Haven't heard from my agents for a long time about SPILL: Big Oil + Sex = Game On. Always afraid to press them because the news may be bad. I still have hopes one of the traditional publishing houses will publish that book. They still have the big marketing connections that are so important in this whole game. I think the day is far down the road when you might see a self-published ebook reviewed in the New York Times.

An odd thing has happened with SPILL. Its Facebook page has received a lot of likes from some hotties in India. I know it has "Sex" in the title, but is that all it takes to get attention? And from women?

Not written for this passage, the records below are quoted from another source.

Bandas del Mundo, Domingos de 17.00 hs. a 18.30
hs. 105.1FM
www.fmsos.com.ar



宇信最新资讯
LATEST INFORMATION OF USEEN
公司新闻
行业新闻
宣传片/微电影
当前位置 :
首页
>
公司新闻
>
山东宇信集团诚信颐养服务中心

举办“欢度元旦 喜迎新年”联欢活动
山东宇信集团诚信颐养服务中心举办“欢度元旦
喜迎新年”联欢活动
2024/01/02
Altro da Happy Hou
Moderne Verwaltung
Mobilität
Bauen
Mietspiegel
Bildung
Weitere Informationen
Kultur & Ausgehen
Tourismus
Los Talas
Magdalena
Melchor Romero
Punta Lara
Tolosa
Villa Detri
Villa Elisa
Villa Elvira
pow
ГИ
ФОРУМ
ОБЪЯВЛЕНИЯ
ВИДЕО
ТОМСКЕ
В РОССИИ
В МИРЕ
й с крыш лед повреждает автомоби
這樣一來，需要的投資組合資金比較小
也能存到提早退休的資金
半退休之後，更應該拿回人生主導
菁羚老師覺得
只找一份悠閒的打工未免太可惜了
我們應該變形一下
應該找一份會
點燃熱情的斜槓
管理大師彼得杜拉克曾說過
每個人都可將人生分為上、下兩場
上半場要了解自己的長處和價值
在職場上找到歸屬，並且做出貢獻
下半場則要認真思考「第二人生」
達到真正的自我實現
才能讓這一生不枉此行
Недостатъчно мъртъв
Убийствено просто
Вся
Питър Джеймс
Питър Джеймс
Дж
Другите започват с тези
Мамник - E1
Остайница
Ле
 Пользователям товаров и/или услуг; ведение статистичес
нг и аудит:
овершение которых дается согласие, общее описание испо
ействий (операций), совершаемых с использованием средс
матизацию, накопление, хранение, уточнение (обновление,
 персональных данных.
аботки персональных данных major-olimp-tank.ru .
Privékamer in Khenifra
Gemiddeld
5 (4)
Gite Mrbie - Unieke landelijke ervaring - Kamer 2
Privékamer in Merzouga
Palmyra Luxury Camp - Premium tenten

I have no evidence that a single one of them has bought the book and read it. So what is going on? Some of them even post it on their info pages as books they like. The whole thing baffles me. But I enjoy looking at their profile photos.

Best news is I've started writing again. I found a project I stalled on several years ago, but think I can move it forward. It's a science fiction work set in the near future here in KC on the Plaza. It's one of those stories where time stops for everyone except the protagonist. That's been done, but I think I have an interesting twist.